§ **Challenge 1**
Return the passage from the page on VC-1 data structures exactly as it appears, from "Part of Understanding" up to and including "4x8, or 4x4.".
§ **Challenge 2**
According to the page on VC-1 data structures, which file holds most of the data structures and constant enumerations it discusses?

Revision as of 08:13, 24 April 2006

Part of Understanding VC-1

This page is a discussion of the various data structures and constant enumerations employed in the SMPTE Reference Decoder (SRD) VC-1 reference implementation. These are mostly found in the file vc1types.h.

Macroblocks, Blocks, and Sub-blocks

A macroblock embodies a 16x16 block of pixels in a YUV 4:2:0 colorspace. A macroblock consists of 6 blocks: 4 8x8 Y blocks, 1 U block, and 1 V block. Further, these blocks maybe divided into sub-blocks of sizes 8x4, 4x8, or 4x4.

Intra Block

An intra block data structure requires the following information:

  • number of non-zero AC coefficients
  • quantized DC coefficient for prediction
  • 7 quantized AC coefficients along the top row of the block, used for prediction
  • 7 quantized AC coefficients along the left side of the block, used for prediction
  • 16 samples representing the bottom 2 8-pixel rows of the block, maintained for overlap smoothing filters

Motion Vector

This is the information maintained for an individual motion vector:

  • X offset
  • Y offset
  • a flag indicating whether the vector pertains to the top or bottom field of interlaced video

The (X, Y) vector is relative to the top-left coordinate of a block. The fractional pel resolution of the vectors depends on the motion vector coding mode.

Motion

This structure encapsulates motion vectors along with mode information.

  • prediction mode, as enumerated in Hybrid Prediction Modes
  • motion vector data structure
  • differential motion vector data structure, represented in quarter-pel units

The SRD contains the following not accompanying this data structure:

/*
 * If Two Reference Images (NUMREF=1) then:
 *      Y=2*(YValue)+PredFlag
 *      PredFlag: 0=dominant 1=non-dominant
*/

Motion Vector History

This data structure consists of an array of 4 motion vector data structures which stores the motion vector history for 4 Y blocks, used for direct mode.

§ **Material provided**
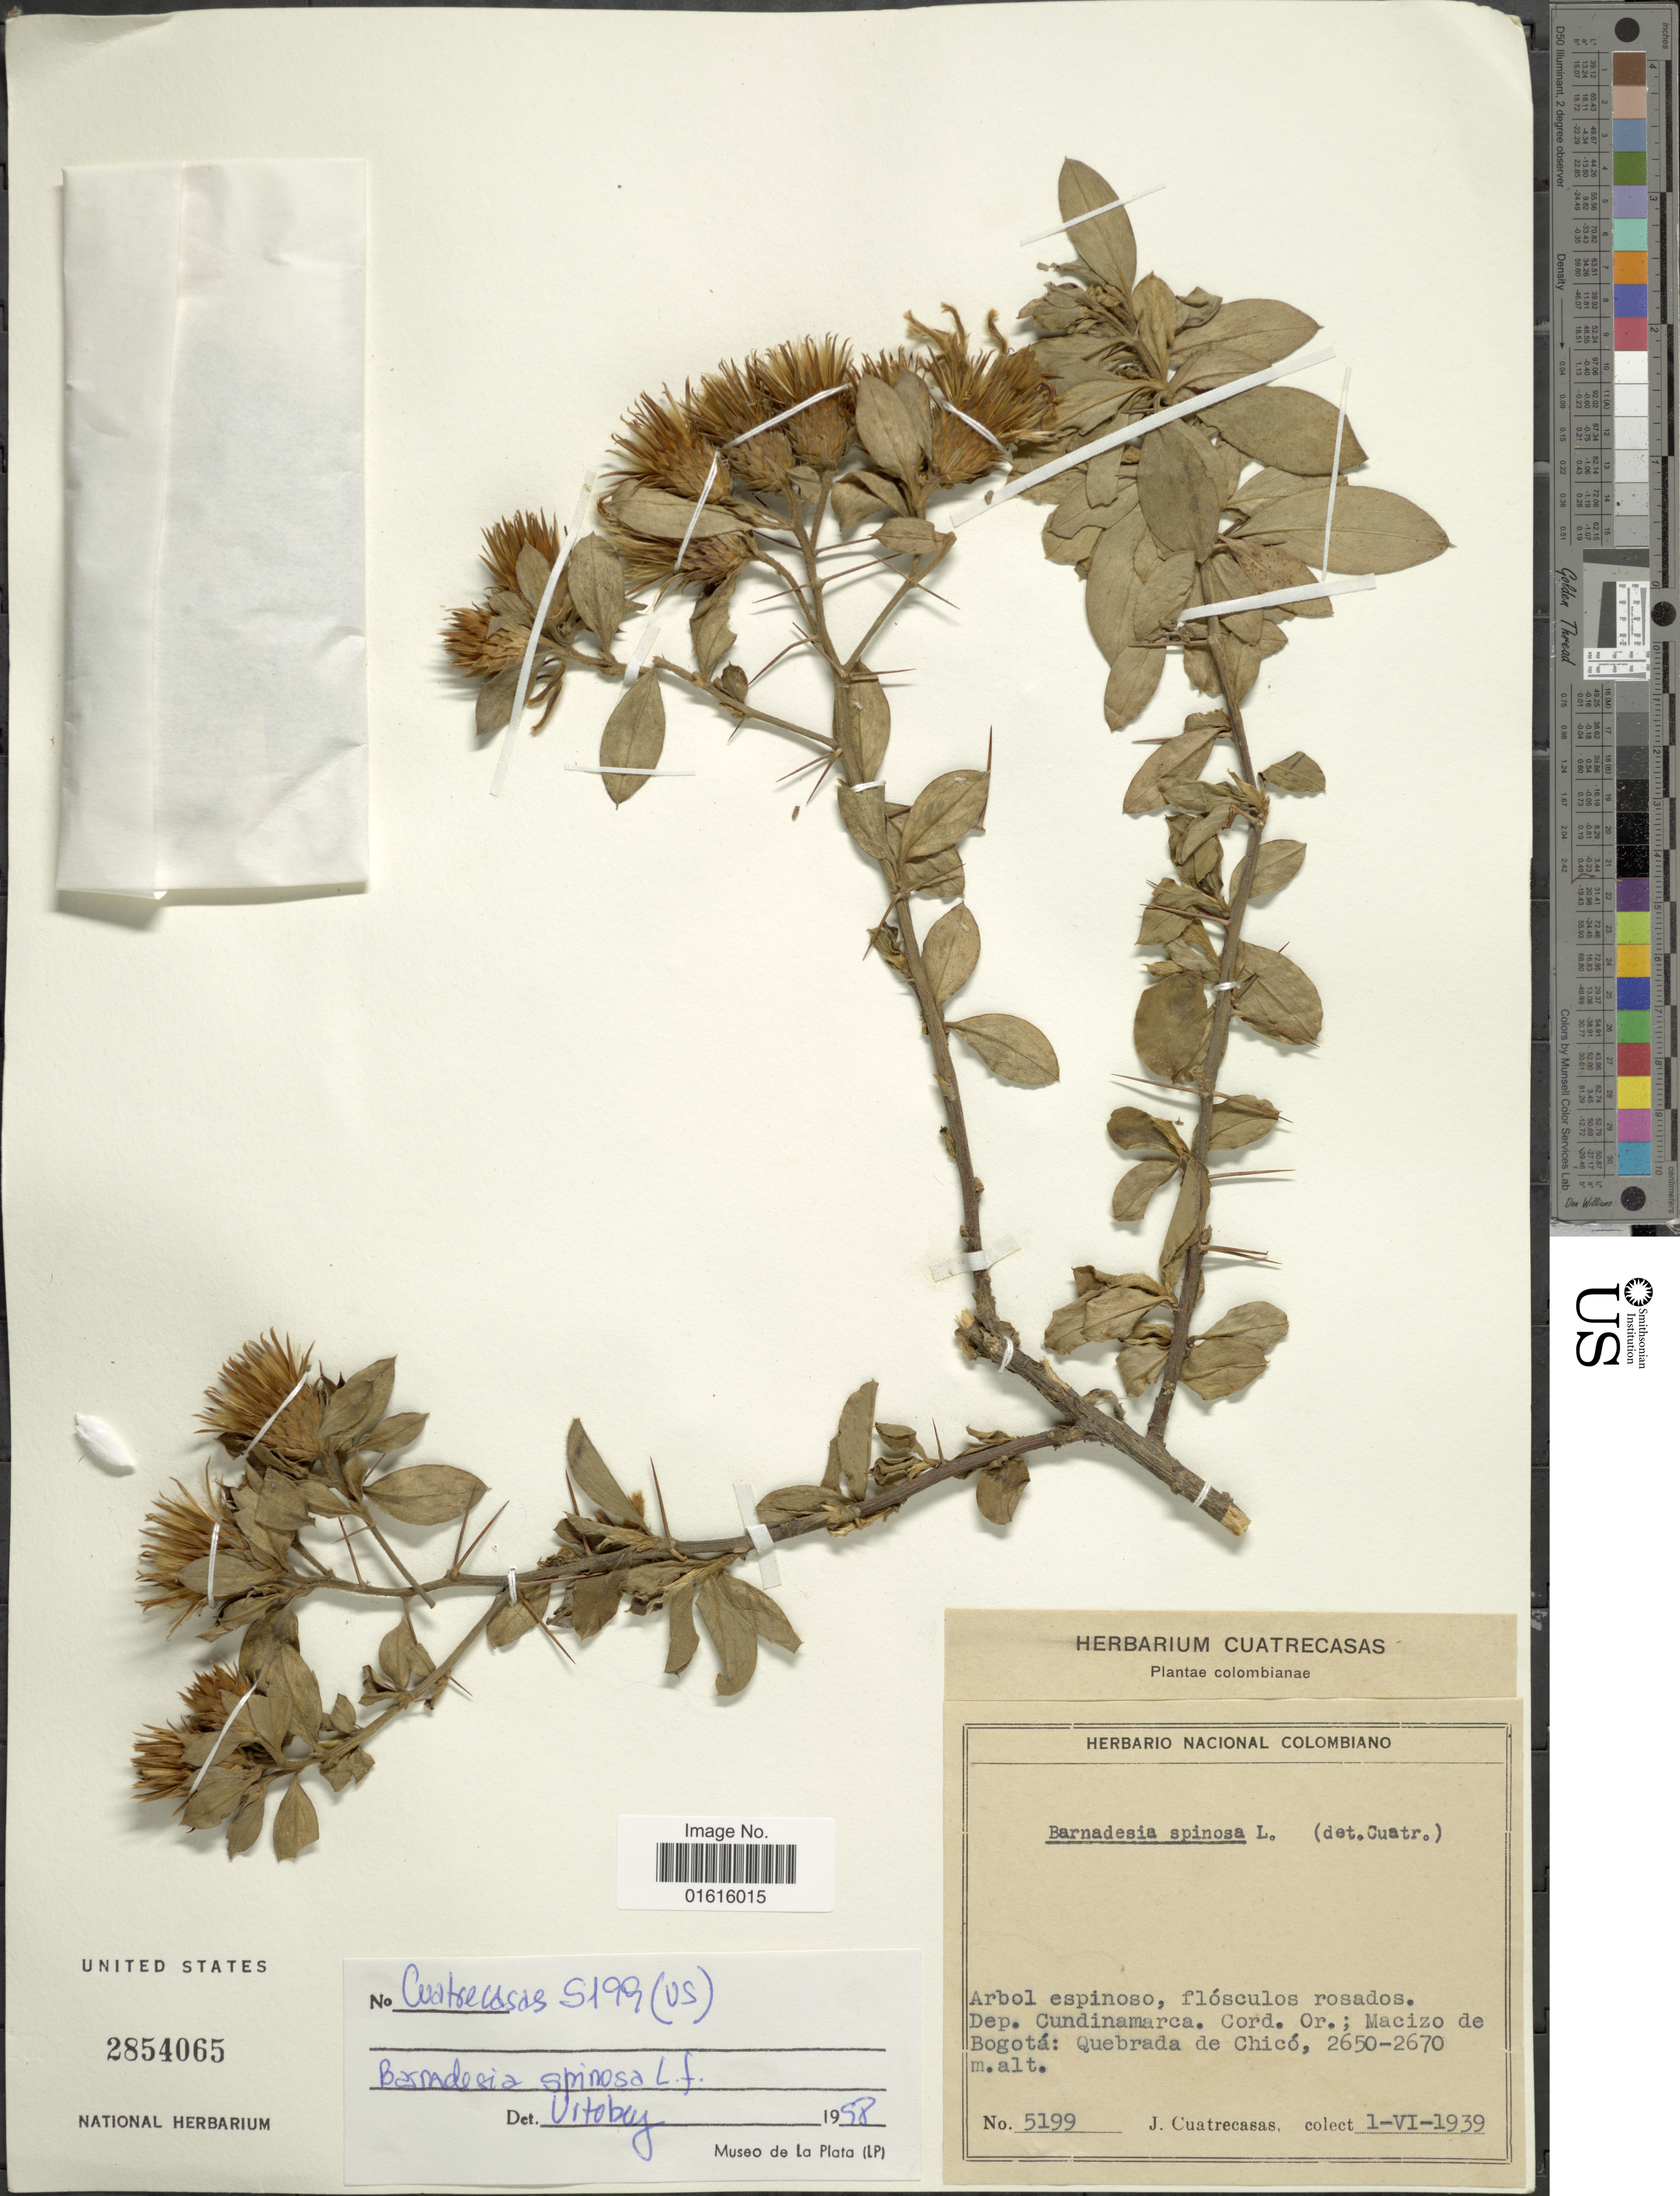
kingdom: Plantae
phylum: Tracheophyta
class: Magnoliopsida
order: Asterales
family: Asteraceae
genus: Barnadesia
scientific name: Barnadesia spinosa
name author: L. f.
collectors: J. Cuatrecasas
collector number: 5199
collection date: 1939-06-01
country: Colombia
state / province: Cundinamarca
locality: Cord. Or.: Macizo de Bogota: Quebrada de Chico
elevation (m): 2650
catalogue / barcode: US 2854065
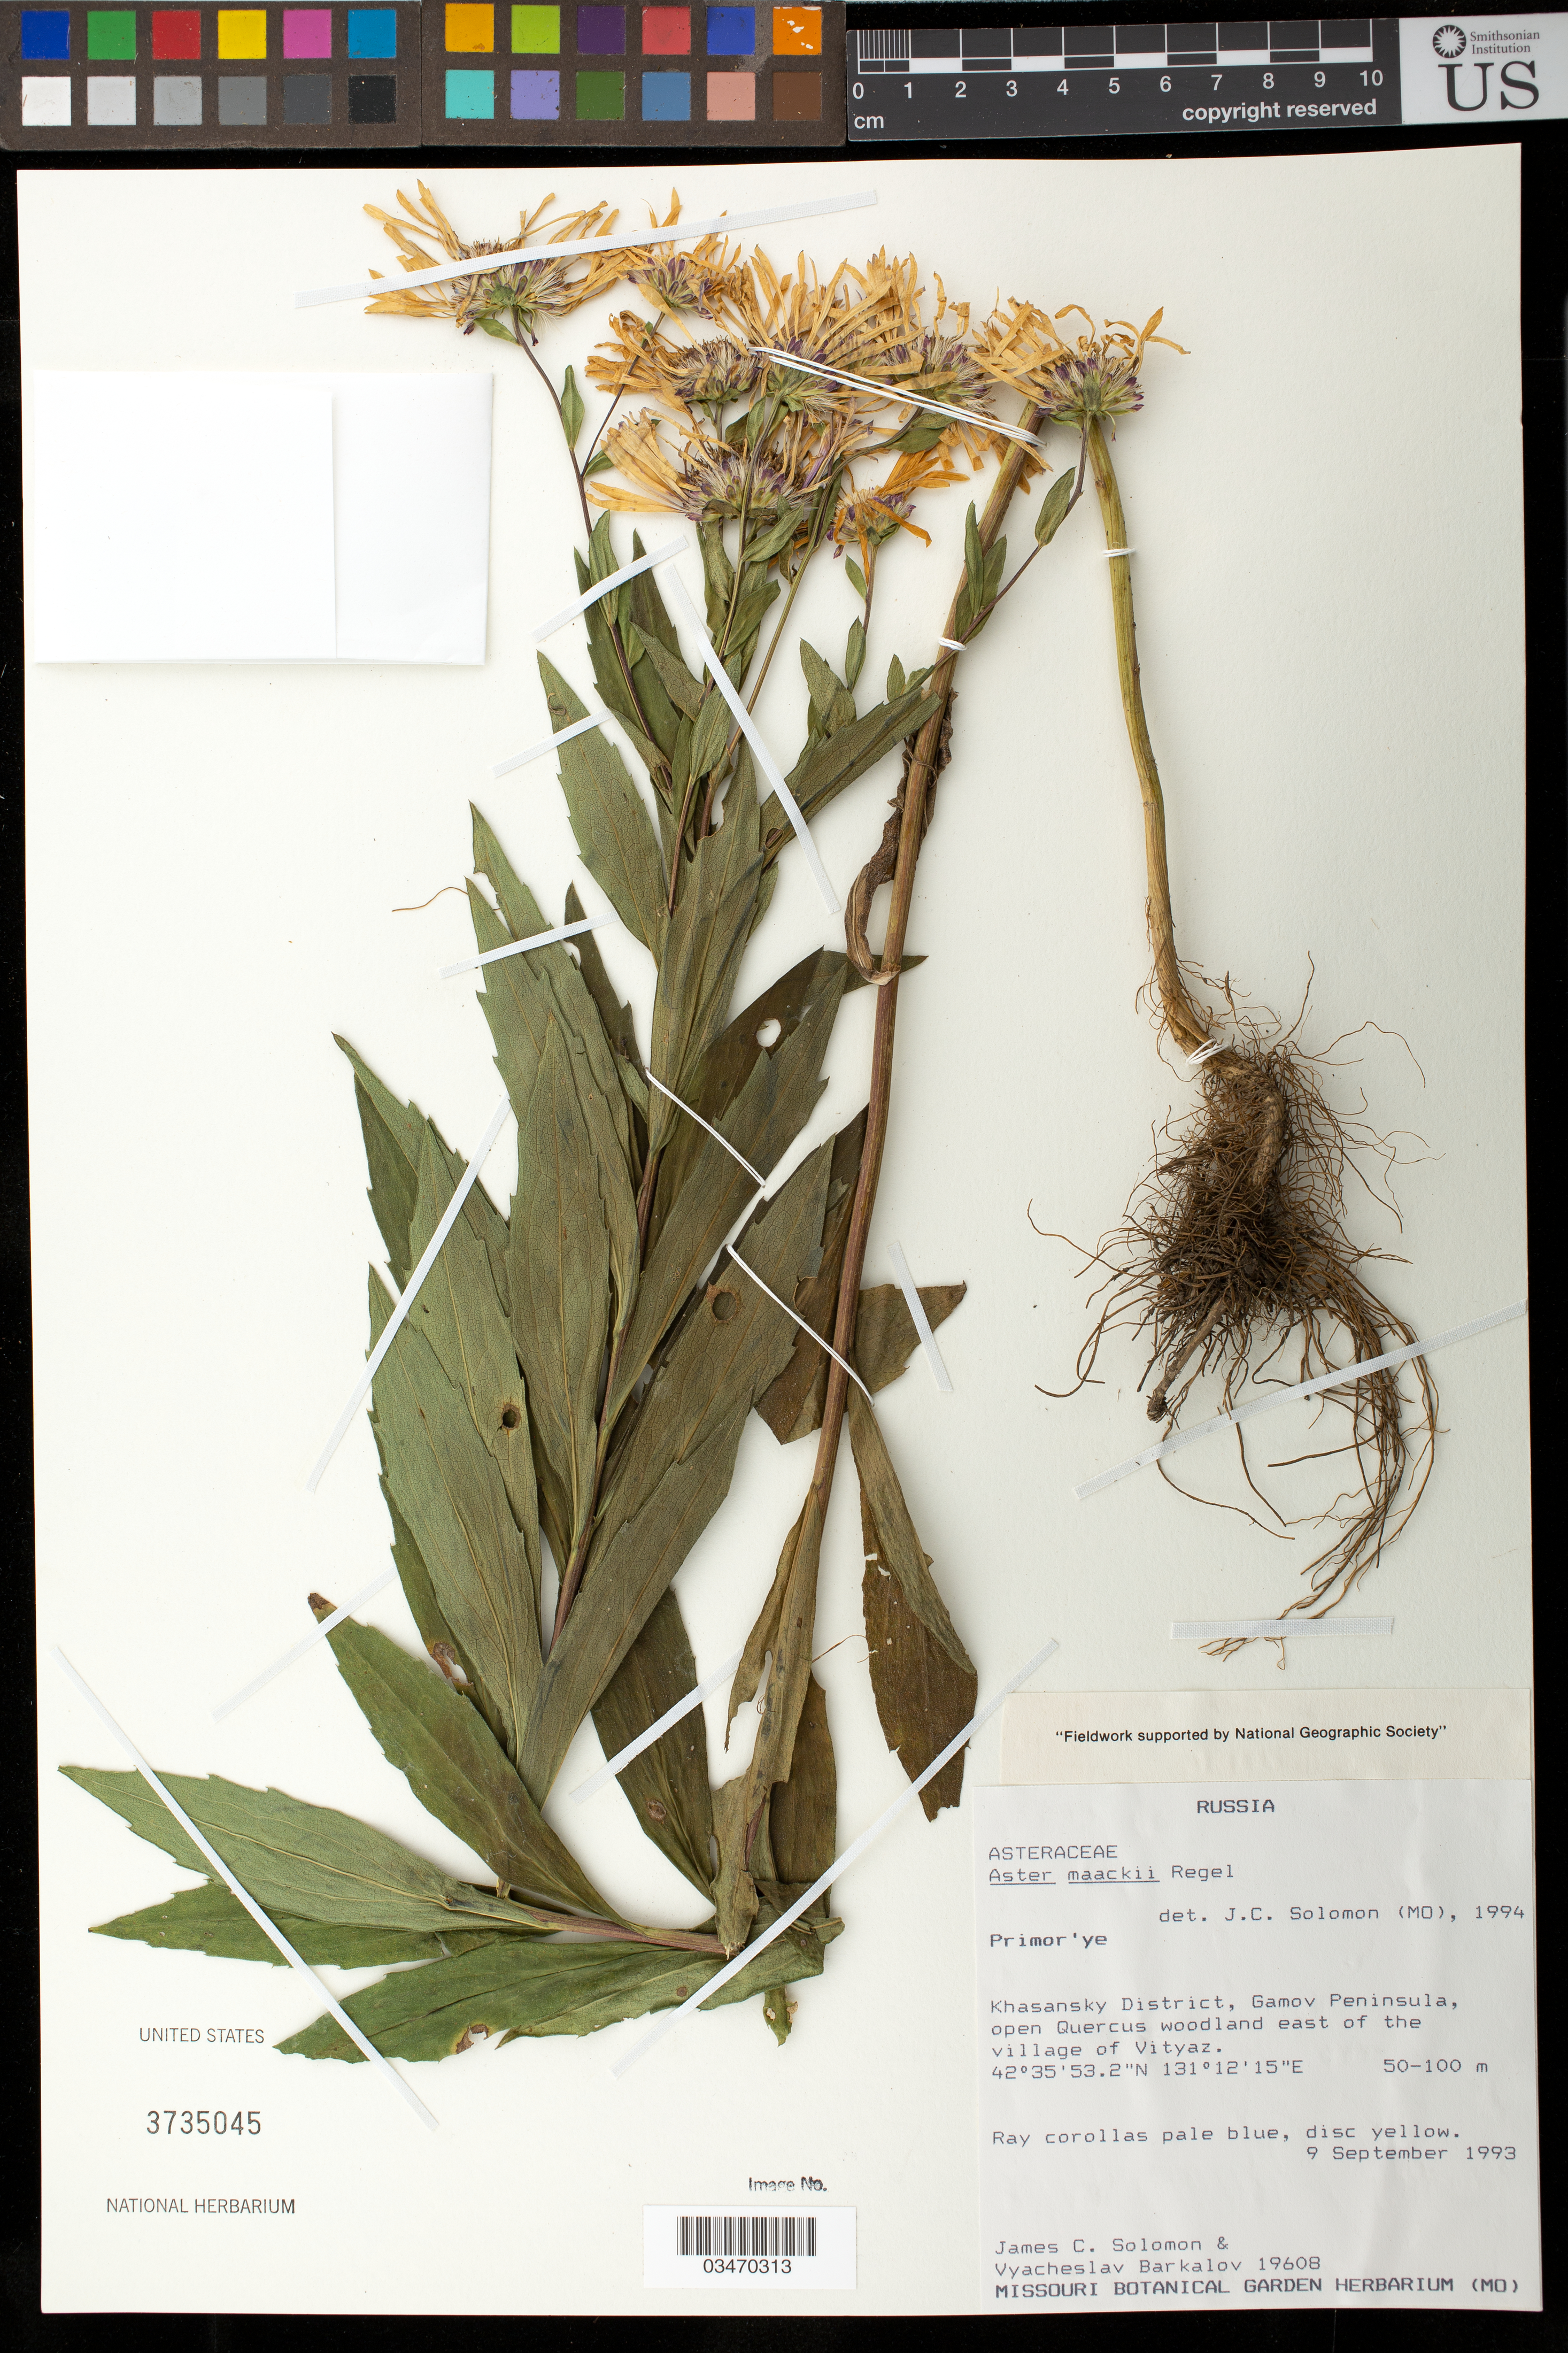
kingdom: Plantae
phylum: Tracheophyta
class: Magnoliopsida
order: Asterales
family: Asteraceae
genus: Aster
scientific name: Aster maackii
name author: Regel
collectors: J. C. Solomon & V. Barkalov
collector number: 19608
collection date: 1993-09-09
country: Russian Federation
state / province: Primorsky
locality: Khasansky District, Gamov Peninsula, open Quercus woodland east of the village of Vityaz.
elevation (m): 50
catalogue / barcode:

§ **Worked answer 1**
Part of Understanding VC-1

This page is a discussion of the various data structures and constant enumerations employed in the SMPTE Reference Decoder (SRD) VC-1 reference implementation. These are mostly found in the file vc1types.h.

Macroblocks, Blocks, and Sub-blocks

A macroblock embodies a 16x16 block of pixels in a YUV 4:2:0 colorspace. A macroblock consists of 6 blocks: 4 8x8 Y blocks, 1 U block, and 1 V block. Further, these blocks maybe divided into sub-blocks of sizes 8x4, 4x8, or 4x4.

§ **Worked answer 2**
vc1types.h